Daniel Kraft, MD - among the nation’s most prolific, multi-dimensional, and “applied healthcare" futurists - is a Stanford- and Harvard-trained physician-scientist with over 20 years of experience in clinical practice, biomedical research, and healthcare innovation. He is a serial entrepreneur, educator, inventor/developer of medical devices, drug therapies, and telecommunications systems.

Currently, Daniel is the Founder and CEO of IntelliMedicine, which focuses on enabling connected, data-driven, and integrated personalized medicine. He also chairs the Medicine Track for Singularity University and is Executive Director of its FutureMed Program, which educates, informs, and prepares physicians and senior healthcare executives to understand and recognize the opportunities and disruptive influences of exponentially growing technologies within medicine and healthcare, and to understand how many rapidly developing and converging fields affect the future of clinical practice and the biomedical industry.

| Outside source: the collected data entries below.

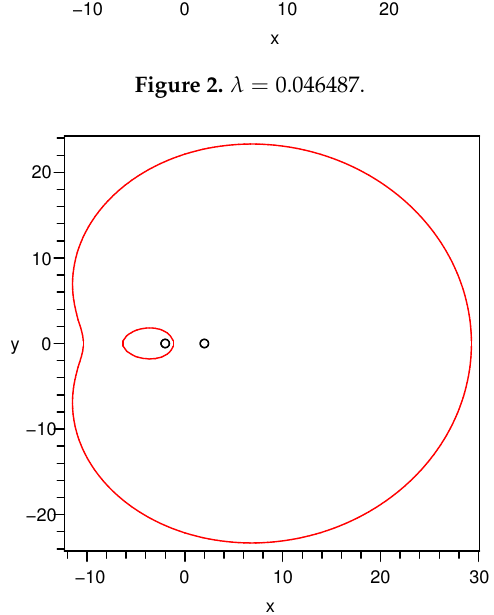
Figure 2. λ = 0.046487.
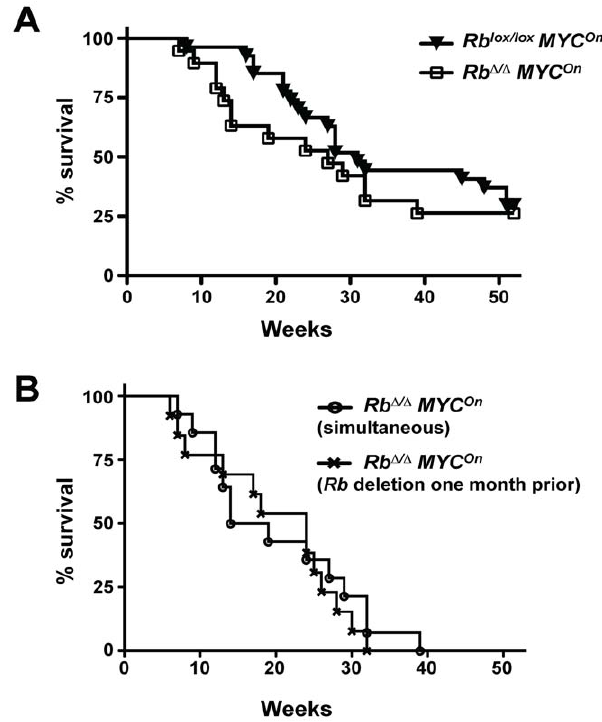
Figure 6. Survival analysis of Myc and Myc/Rb mutant mice. A. Kaplan-Meier survival analysis of MYC (n=27) and MYC/Rb (n=19) mutant mice when both tumorigenic events were triggered simulta- neously (time 0) in adult mice (8–12 weeks after birth) by removal of doxycycline and Ad-Cre infection. B. Survival analysis of MYC/Rb mutant mice developing HCC when both tumorigenic events were triggered simultaneously in adult mice (8–12 weeks after birth) (n=19) and when Rb deletion by Ad-Cre was performed 4 weeks before MYC activation (8–12 weeks and 12–16 weeks after birth, respectively) (n=15); time 0 is the time of MYC activation.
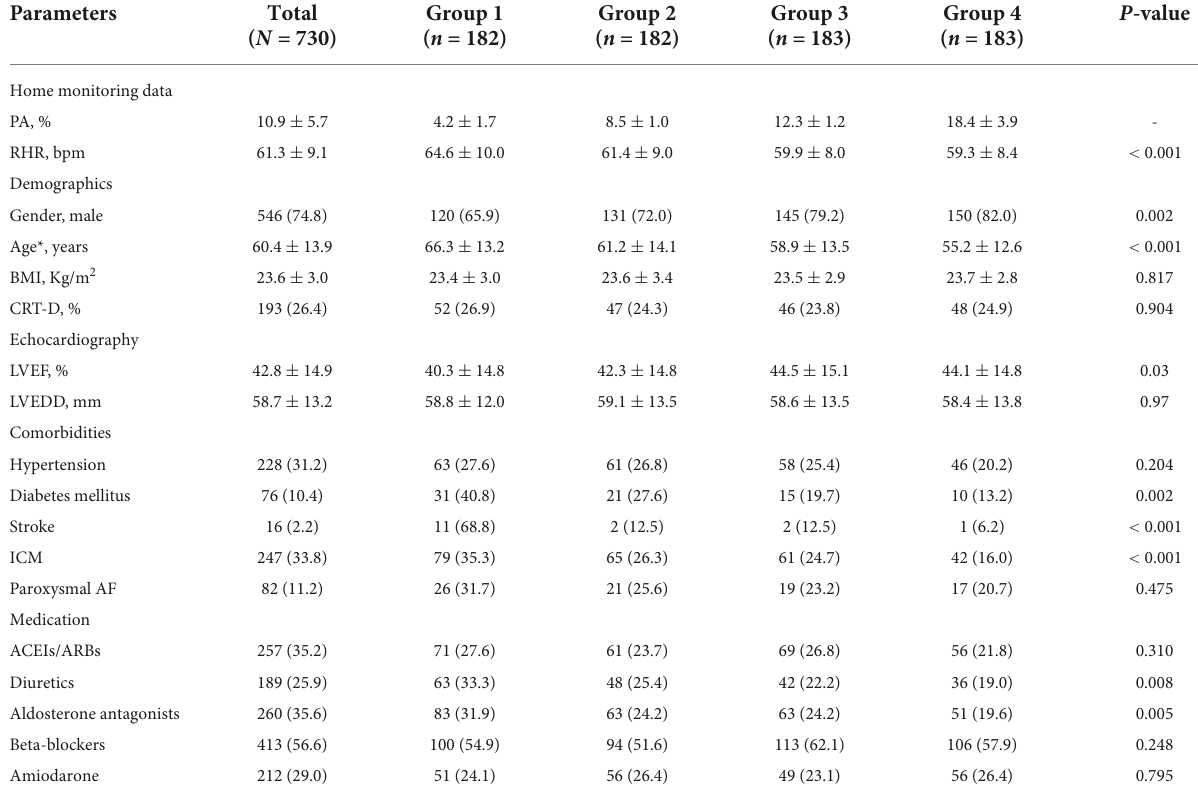
TABLE 1 Baseline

Daniel is also a Venture Partner with Proteus Venture Partners, and has served as an advisor to CollabRx (personalized oncology), Wellsphere (general health and wellness), Cepheid (point-of-care diagnostics), and the X Prize Foundation (life sciences). He invented the MarrowMiner, an FDA-approved device for the minimally invasive harvest of bone marrow, and founded RegenMed Systems, a company developing technologies to enable adult stem cell-based regenerative therapies. He built the first Internet-based alphanumeric paging system at the Stanford hospitals to facilitate communication between clinical staff. In research at the National Institutes of Health, Daniel conceived of and demonstrated proof of concept for a monoclonal antibody-based therapy for treating allergic disease; his general approach was later translated to an antibody Xolair therapeutic by Genentech.

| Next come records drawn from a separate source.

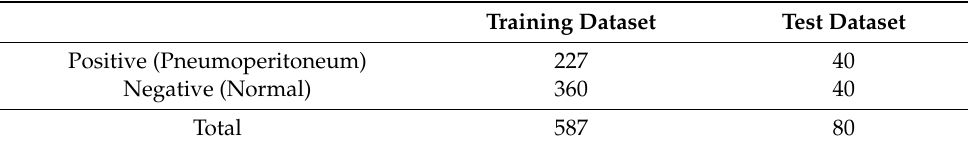
Table 1. Train–test split for the chest X-ray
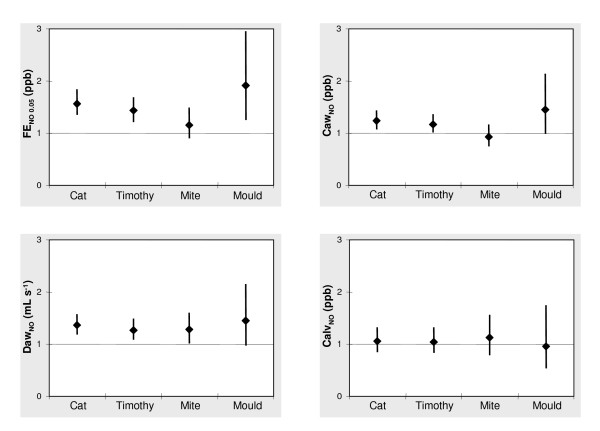
Exhaled NO ratio and flow-independent airway NO exchange parameters ratio between sensitised and non-sensitised subjects to a specific allergen (ratio of geometric means (95% CI)).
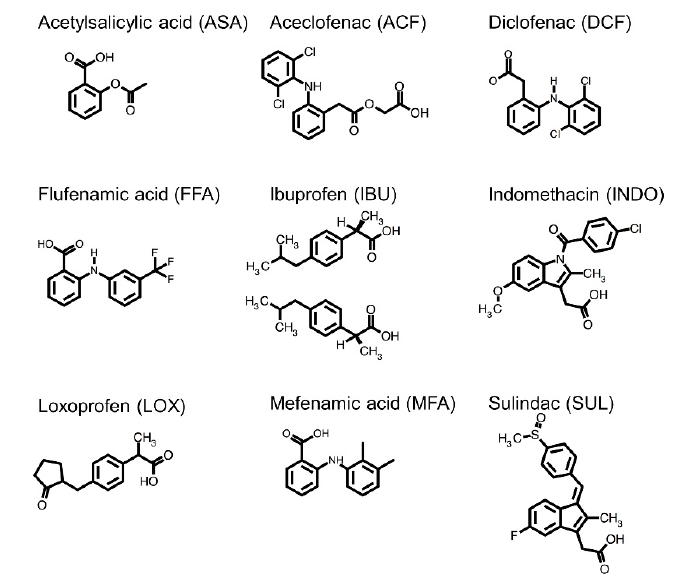
Figure 2. Chemical structures of non-steroidal anti-inflammatory drugs (NSAIDs) and their abbreviations: acetylsalicylic acid (ASA), aceclofenac (ACF), diclofenac (DCF), flufenamic acid (FFA), ibuprofen (IBU), indomethacin (INDO), loxoprofen (LOX), mefenamic acid (MFA), and sulindac (SUL).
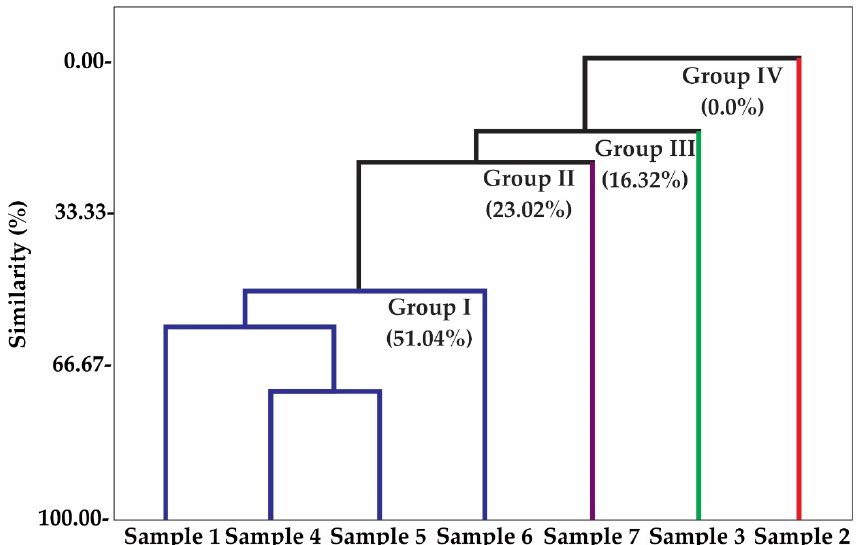
Figure 2. Dendrogram presenting the relational similarity of the volatile compound classes identified in the aromas of seven bee propolis samples from Apis mellifera .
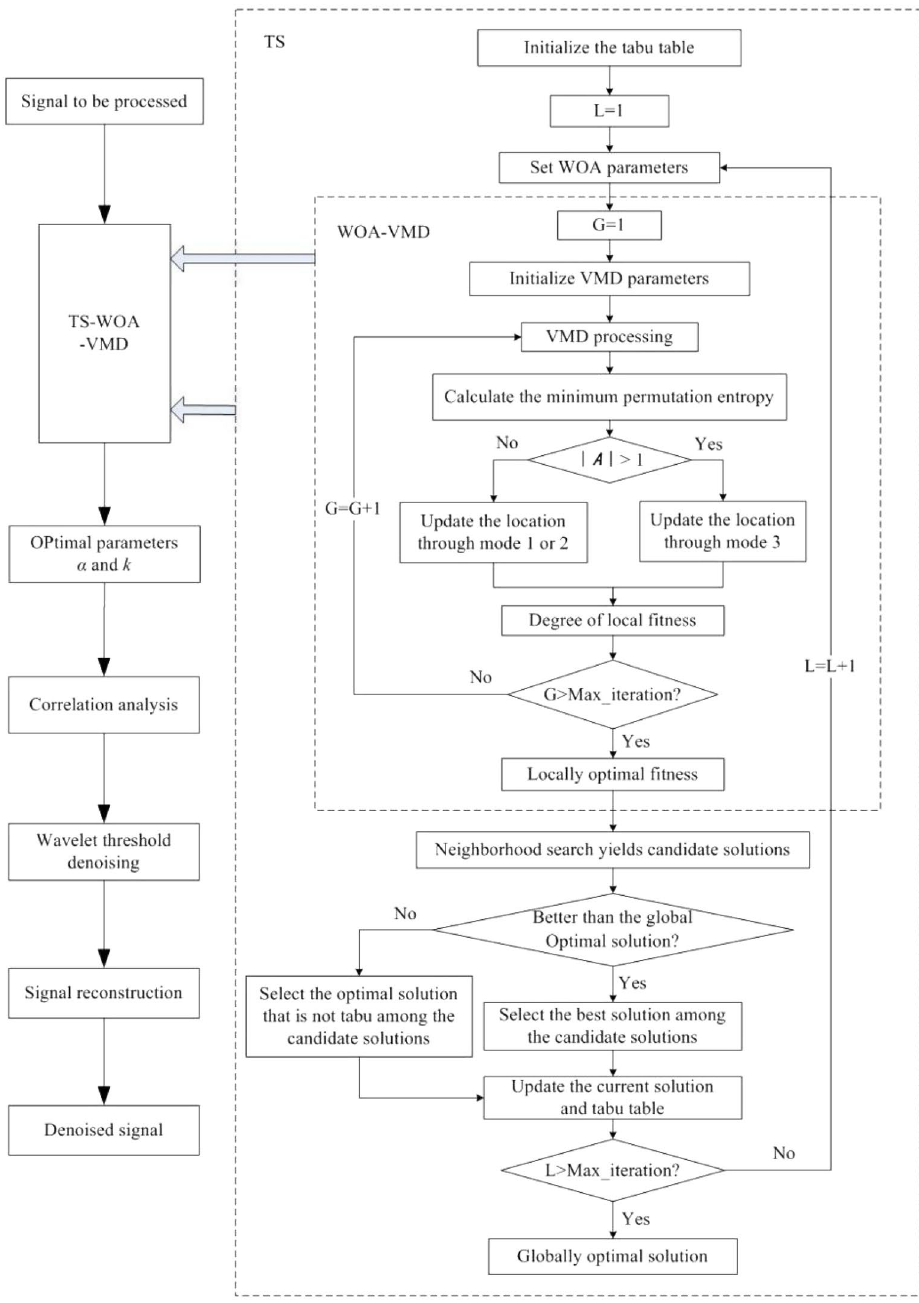
Figure 1. The denoising process based on the proposed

Following undergraduate degrees from Brown University and the completion of medical school at Stanford, Daniel was board certified in both Internal Medicine and Pediatrics, following residency at the Massachusetts General Hospital, and completed Stanford fellowships in hematology/oncology and bone marrow transplantation, and extensive research in stem cell biology and regenerative medicine. He has multiple scientific publications, medical device, immunology and stem cell-related patents through faculty positions with Stanford University School of Medicine and as clinical faculty for the pediatric bone marrow transplantation service at University of California San Francisco.

Daniel is an avid pilot and serves in the California Air National guard as an officer and flight surgeon with an F-16 Squadron. He has conducted research on aerospace medicine that was published with NASA, with whom he was a finalist for astronaut selection.